As a teenager, I did a fair amount of regular community service – and it wasn’t all just to soup up my college applications. I was souping up my soul.
My soul and I haven’t had much luck finding a regular, tolerable adult volunteer gig, but we haven’t stopped trying. Yesterday was “Monthly Volunteer Night” at a local chapter of a national non-profit association. I can now kiss this place goodbye too. All they should expect from me in the future is an annual check in the mail, if that.
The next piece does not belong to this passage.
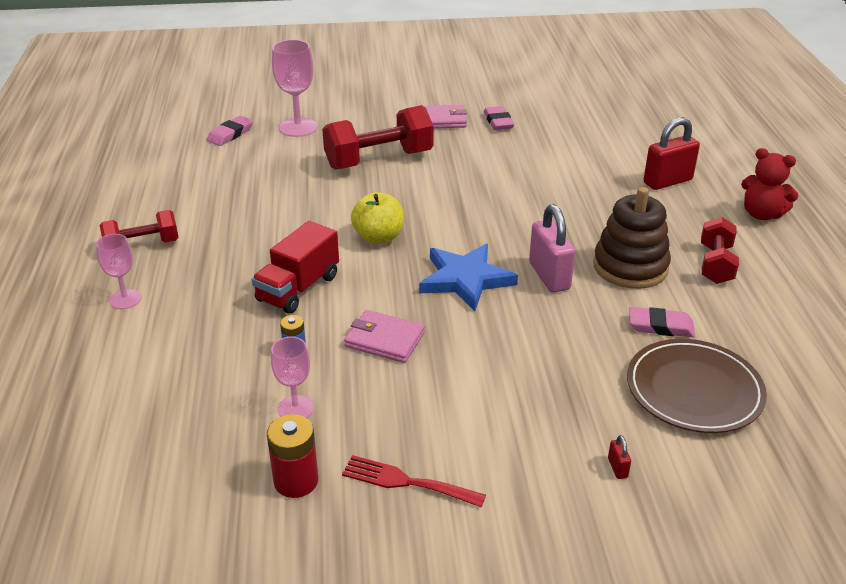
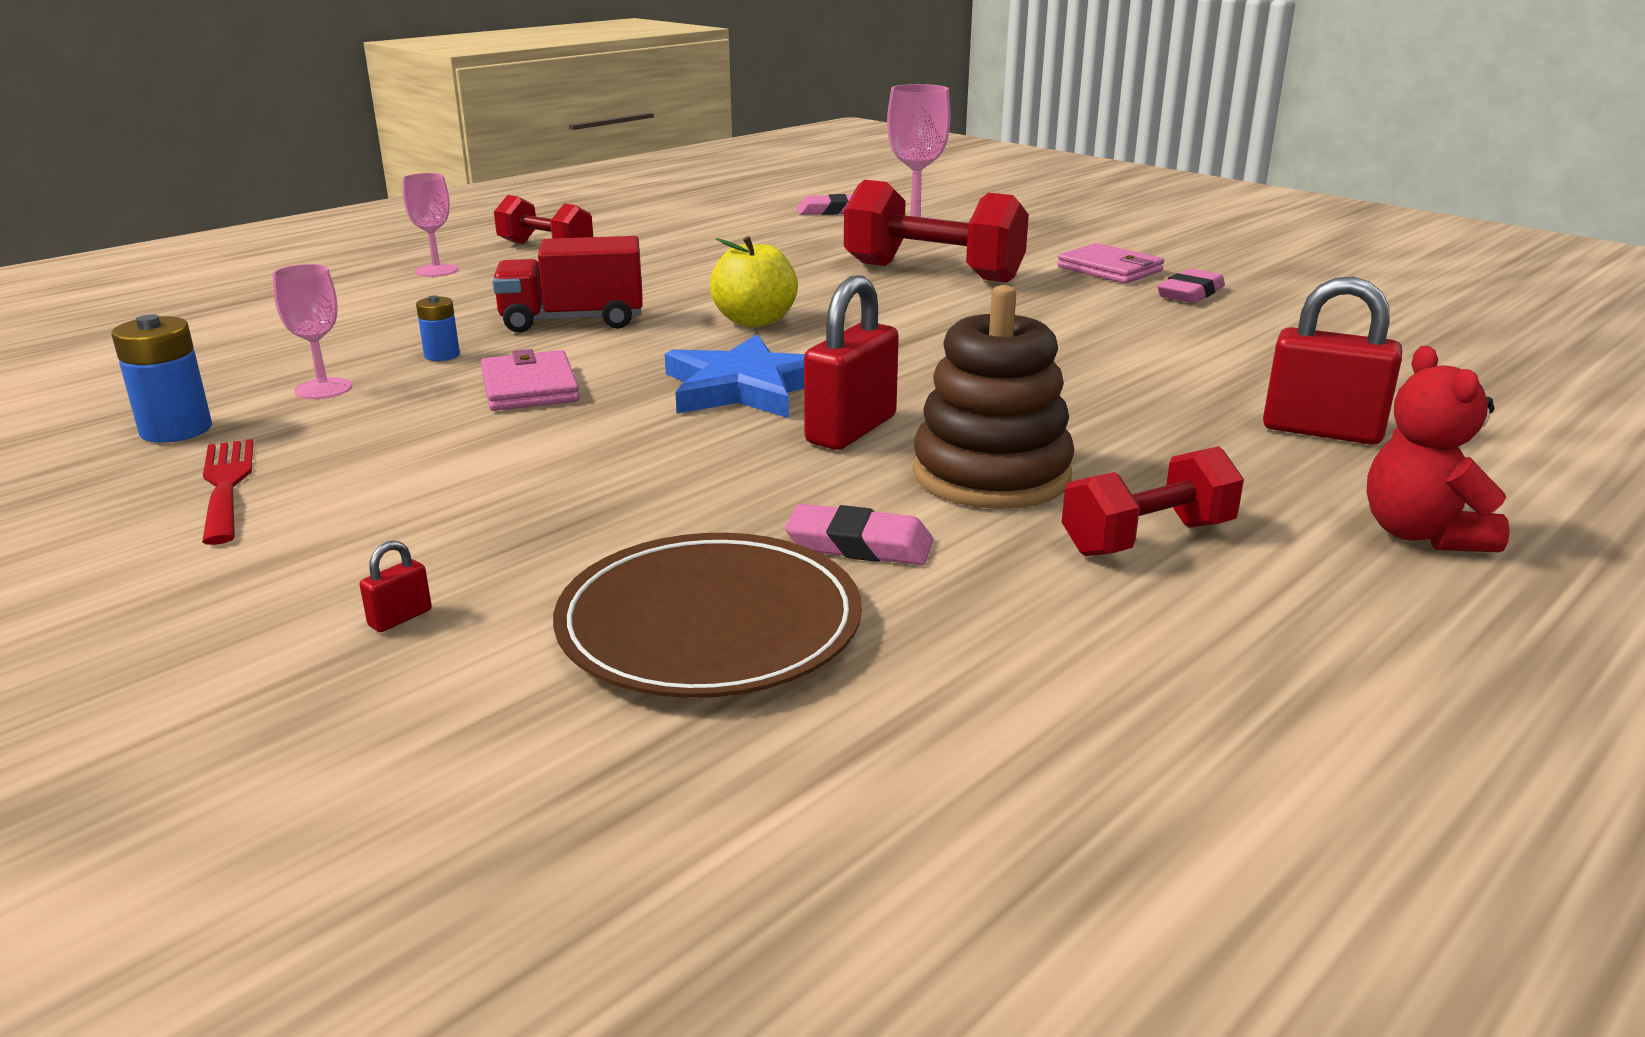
camera: 50 degrees right, 10 degrees down
(296, 481) = (176, 430): red battery -> blue battery
(549, 276) = (851, 430): pink padlock -> red padlock
(660, 326) = (859, 544): pink eraser -> pink eraser turned 45 degrees counterclockwise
There I was, stuffing envelopes in a cramped conference room with seven others. By the time I showed up, these others had quite a system and rapport going. We got to hear all about the alternative liberal arts colleges that a couple of them went to. I already know what goes on at those schools, so I wasn’t learning anything new. In fact, Northeasterners constantly assume that I’m a product of one of those schools. I don’t even like pot, but I apparently look and act like someone who does.
Since nobody stepped up to formally train me, I grabbed a stack of letters and went to work.
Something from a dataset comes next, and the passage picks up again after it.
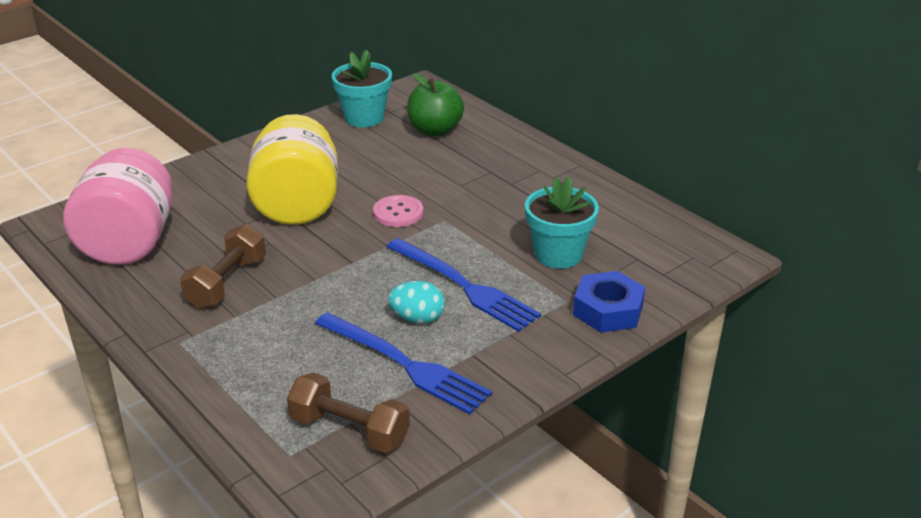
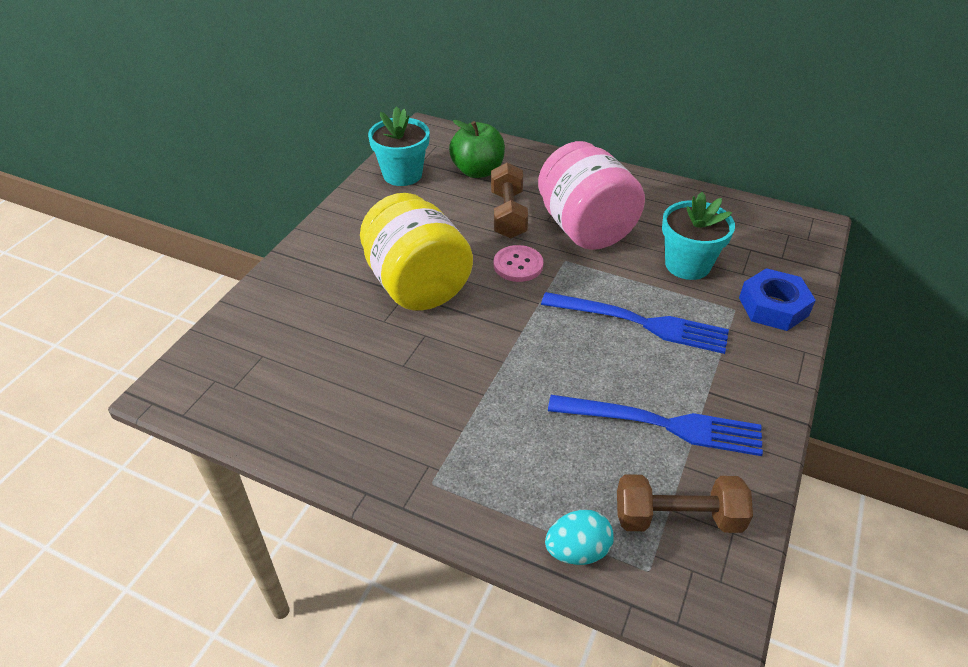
camera: 25 degrees left, 10 degrees up
(129, 242) = (280, 382): pink jar -> pink jar (585, 228)
(227, 283) = (422, 395): brown dumbbell -> brown dumbbell (508, 215)
(417, 318) = (630, 371): turquoise egg -> turquoise egg (577, 550)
“You’re putting the labels on like that?” I heard someone ask. The room went silent. I eventually snapped out of my deep concentration enough to look up. She was talking to me.
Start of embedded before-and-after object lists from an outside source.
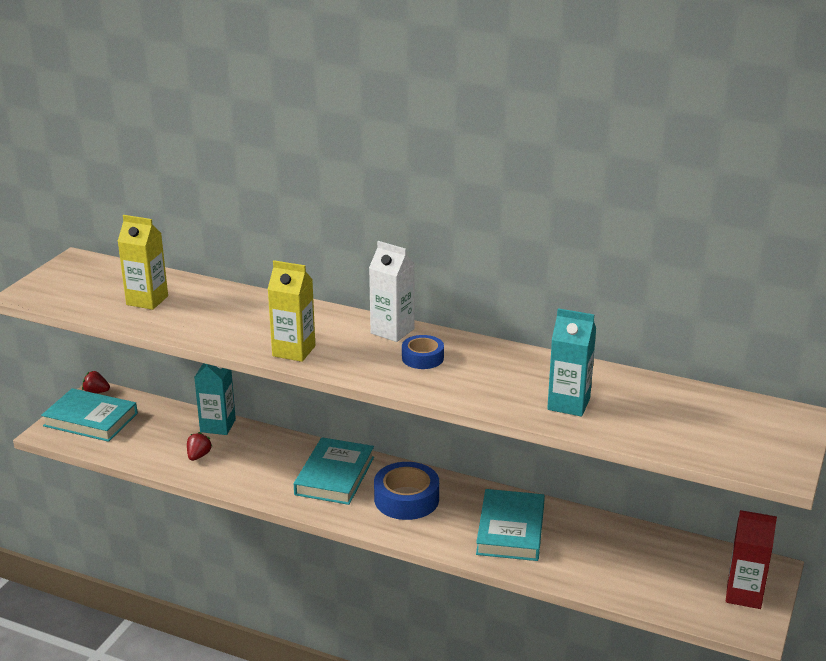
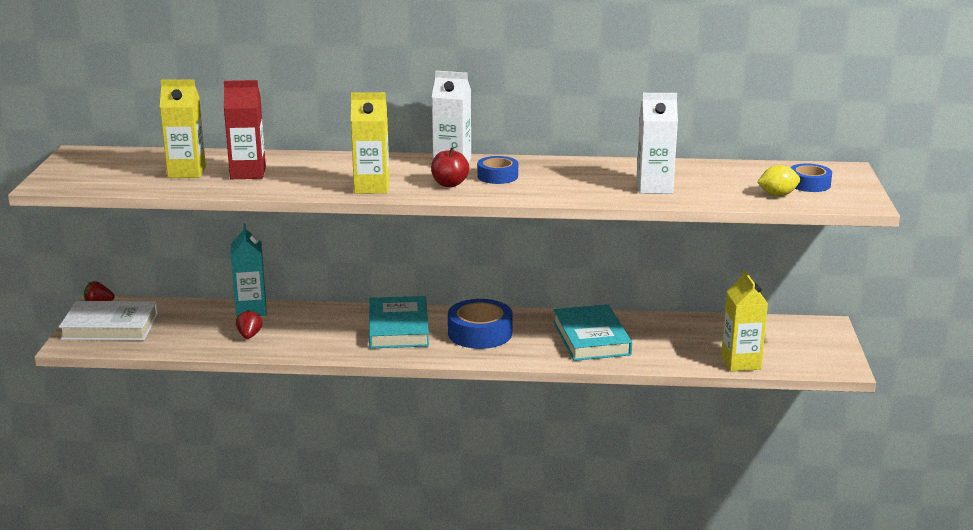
camera: 20 degrees left, 5 degrees down
(90, 420) = (110, 326): turquoise book -> white book
(369, 360) = (449, 184): none -> red apple
(568, 404) = (654, 188): turquoise carton -> white carton
(646, 598) = (740, 363): none -> yellow carton
(694, 440) = (777, 195): none -> yellow lemon
(741, 431) = (809, 184): none -> blue tape
(744, 595) = (818, 346): red carton -> red carton (248, 173)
“Oh. Uh, OK. From over here, it looked like you were doing something else. My eyes must be tired.”
She later dropped the bomb that she’s friends with Kandi (not NeNe) from the Real Housewives of Atlanta.
A few minutes later, I noticed there were cranberry-colored streaks on the fronts of some of the envelopes I was labeling. Those stains had to be coming from my hands. Here we really go - was it blood? Even better – the streaks were from my cheap nail polish that I’d been having technical difficulties with all day. Had to make sure Kandi’s Yankee friend didn’t catch wind of this one.
“So what’s everyone’s favorite ice cream?” someone asked.
Jesus, can I take my stack into another room, or into the hallway or the bathroom, and get these envelopes stuffed there? Don’t ask me a question like that unless the ice cream is on its way.
I really belong at an animal shelter a few hours a week, but I know I’d get too emotionally invested and end up carrying out a dog, cat, or rabbit at the end of every shift. And, from what I understand, there’s a mandatory T-shirt I’d have to wear.